* **ASSIGNMENT 1**
Using the Drag Race recap, explain why the writer says Bosco was "probably always screwed" in her second lip sync of the night.
* **ASSIGNMENT 2**
From the Drag Race recap, write out the passage between "The only signs" and "didn’t achieve that.", inclusive.

* **SELECTED TEXT**
== == ==
Irene is next to go, and she falls in the lip sync (and she falls hard, bitch), but Lydia would have beaten her even if she hadn’t. Again, I must lament how the show made such a story of her in the first bracket, only to drop her like a hot potato. Her rise from being one of the hardest crash-and-burn first outs to a barnstorming competitor is the kind of organic but earned trajectory we want to see on All Stars. She was never preordained or rigged to win; her narrative came straight from doing great drag, and she should have had a better shot than she ultimately did.

The only signs of Rate-a-Queen riggery is the pairing of Aja and Jorgeous (even though they ranked each other first). Obviously, the temptation to see these two lip-sync titans go head-to-head is real, but Aja ranked sixth doesn’t math up. Aja starting the number dressed as the fiercest sister in the abbey ready to solve a problem like Maria is a highlight of the episode, along with the ebullience she and Jorgeous give Natalie Cole’s “Party Lights.” But like Katy Perry, Jorgeous killed that nun. Aja stifles her sadness at the lip-sync loss, but I think if her goal this All Stars was to announce her reentry into the drag world as a fuller version of herself, no one can say she didn’t achieve that.

Daya Betty’s tearful exit also reflects one of the season’s missed narrative opportunities, with Daya nodding to her strong connection with Bosco. After watching her bracket bond with Ginger, this season’s success for her was clearly about relationships, but we never got enough of that as a story element to feel like we could celebrate Daya. Granted, Daya’s performance in the competition never made her much of a front-runner, despite her punkly ornate but meticulous drag.

A front-runner who does flame out, though, in one of the more obvious calls of the episode, is Bosco. God’s Favorite Transexual shows up in her showgirl finest with basically the city of Las Vegas atop her head, looking jaw-dropping and ready for battle. After a stunning, cinematic performance to “Show Me How You Burlesque,” she sends Daya packing. But in the immediate follow-up against Ginger to a Pink track (let the congregation say “Love Pink!”), Bosco clearly runs out of gas. LaLaPaRuZas are uniquely not Bosco’s thing, so she was probably always screwed here. But her first lip sync of the night — possibly the season’s best — does run against that narrative of her lip-sync abilities and shows that she was always a contender.

Unexpectedly, the star of the episode is Lydia Butthole Kollins. Stunningly dressed like if a Mario World castle were an outfit, Lydia shows a real sense of confidence in her kooky viper abilities, emerging with a fully formed star persona. Even when fairly losing her final lip sync against Jorgeous, her look and two strong lip-sync performances quite possibly stand as Lydia’s single best showing on Drag Race. Unlike some of her fellow uncrowned competitors, LBK is ending her run on a high note, and after debuting only months ago on shakier ground. She’s RuPaul’s self-proclaimed favorite Butthole, and now America’s as well.
== == ==
* **THE DATA**
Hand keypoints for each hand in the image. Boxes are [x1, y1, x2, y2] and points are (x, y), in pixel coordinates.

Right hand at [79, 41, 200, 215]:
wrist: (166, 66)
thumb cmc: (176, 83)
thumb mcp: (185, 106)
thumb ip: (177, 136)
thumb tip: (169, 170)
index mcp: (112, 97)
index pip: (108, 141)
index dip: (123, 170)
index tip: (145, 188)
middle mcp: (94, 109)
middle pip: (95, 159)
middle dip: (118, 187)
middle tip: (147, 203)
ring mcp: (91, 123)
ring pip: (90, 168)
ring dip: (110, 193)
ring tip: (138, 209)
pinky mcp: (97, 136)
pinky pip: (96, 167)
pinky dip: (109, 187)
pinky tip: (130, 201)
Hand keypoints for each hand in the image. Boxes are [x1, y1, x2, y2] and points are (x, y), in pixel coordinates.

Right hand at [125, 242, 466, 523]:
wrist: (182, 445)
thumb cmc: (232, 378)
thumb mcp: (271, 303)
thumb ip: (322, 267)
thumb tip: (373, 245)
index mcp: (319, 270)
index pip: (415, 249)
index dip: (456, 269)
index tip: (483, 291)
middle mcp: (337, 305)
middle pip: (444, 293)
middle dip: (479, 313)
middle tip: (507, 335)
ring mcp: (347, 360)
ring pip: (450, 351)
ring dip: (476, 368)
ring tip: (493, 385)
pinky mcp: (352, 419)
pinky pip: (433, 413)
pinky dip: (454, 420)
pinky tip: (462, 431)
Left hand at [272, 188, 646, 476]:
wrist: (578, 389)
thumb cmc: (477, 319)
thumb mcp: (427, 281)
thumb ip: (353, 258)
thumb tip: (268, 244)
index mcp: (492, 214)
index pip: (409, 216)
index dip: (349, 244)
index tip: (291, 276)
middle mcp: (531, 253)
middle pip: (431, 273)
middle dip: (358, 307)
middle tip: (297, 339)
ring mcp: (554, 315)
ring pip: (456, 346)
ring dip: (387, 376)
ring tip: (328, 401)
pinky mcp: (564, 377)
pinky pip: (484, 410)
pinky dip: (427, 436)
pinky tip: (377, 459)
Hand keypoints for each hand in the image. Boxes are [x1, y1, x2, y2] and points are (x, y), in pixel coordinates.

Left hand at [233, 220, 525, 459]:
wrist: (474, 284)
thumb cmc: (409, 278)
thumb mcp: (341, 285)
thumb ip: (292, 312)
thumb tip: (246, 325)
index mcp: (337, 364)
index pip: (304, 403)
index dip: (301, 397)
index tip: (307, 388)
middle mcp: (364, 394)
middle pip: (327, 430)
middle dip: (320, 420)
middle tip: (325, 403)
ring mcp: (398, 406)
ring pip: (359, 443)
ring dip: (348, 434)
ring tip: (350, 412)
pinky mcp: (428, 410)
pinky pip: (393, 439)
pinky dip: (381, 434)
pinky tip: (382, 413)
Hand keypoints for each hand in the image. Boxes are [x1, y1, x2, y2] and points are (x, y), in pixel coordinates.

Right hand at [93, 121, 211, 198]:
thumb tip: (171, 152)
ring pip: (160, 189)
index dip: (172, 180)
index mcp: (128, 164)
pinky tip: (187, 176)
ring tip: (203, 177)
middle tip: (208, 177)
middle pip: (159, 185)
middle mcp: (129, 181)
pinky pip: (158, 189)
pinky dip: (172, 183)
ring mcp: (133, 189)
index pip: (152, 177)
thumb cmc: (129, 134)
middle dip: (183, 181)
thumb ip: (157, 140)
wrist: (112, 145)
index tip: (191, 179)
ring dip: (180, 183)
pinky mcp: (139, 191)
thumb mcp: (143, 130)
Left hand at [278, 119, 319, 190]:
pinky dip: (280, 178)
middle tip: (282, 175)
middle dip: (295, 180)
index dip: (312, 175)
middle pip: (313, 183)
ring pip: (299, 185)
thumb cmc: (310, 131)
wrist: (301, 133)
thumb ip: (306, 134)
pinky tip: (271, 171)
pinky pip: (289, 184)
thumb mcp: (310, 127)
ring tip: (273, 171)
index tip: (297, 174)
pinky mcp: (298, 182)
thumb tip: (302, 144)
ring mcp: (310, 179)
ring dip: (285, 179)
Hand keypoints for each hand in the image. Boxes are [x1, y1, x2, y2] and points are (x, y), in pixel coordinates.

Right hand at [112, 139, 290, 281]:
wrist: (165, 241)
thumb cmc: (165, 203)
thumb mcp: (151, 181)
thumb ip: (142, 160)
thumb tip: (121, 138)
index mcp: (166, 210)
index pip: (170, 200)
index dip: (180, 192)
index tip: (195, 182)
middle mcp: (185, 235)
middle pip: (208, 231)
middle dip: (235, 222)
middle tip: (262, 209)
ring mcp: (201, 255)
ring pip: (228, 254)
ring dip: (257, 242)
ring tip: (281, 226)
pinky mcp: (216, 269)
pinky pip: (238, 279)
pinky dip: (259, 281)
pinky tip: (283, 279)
== == ==
* **RESPONSE 1**
The recap explains that LaLaPaRuZas are uniquely not Bosco's thing. In the immediate follow-up against Ginger, right after beating Daya, she clearly runs out of gas.

* **RESPONSE 2**
The only signs of Rate-a-Queen riggery is the pairing of Aja and Jorgeous (even though they ranked each other first). Obviously, the temptation to see these two lip-sync titans go head-to-head is real, but Aja ranked sixth doesn’t math up. Aja starting the number dressed as the fiercest sister in the abbey ready to solve a problem like Maria is a highlight of the episode, along with the ebullience she and Jorgeous give Natalie Cole’s “Party Lights.” But like Katy Perry, Jorgeous killed that nun. Aja stifles her sadness at the lip-sync loss, but I think if her goal this All Stars was to announce her reentry into the drag world as a fuller version of herself, no one can say she didn’t achieve that.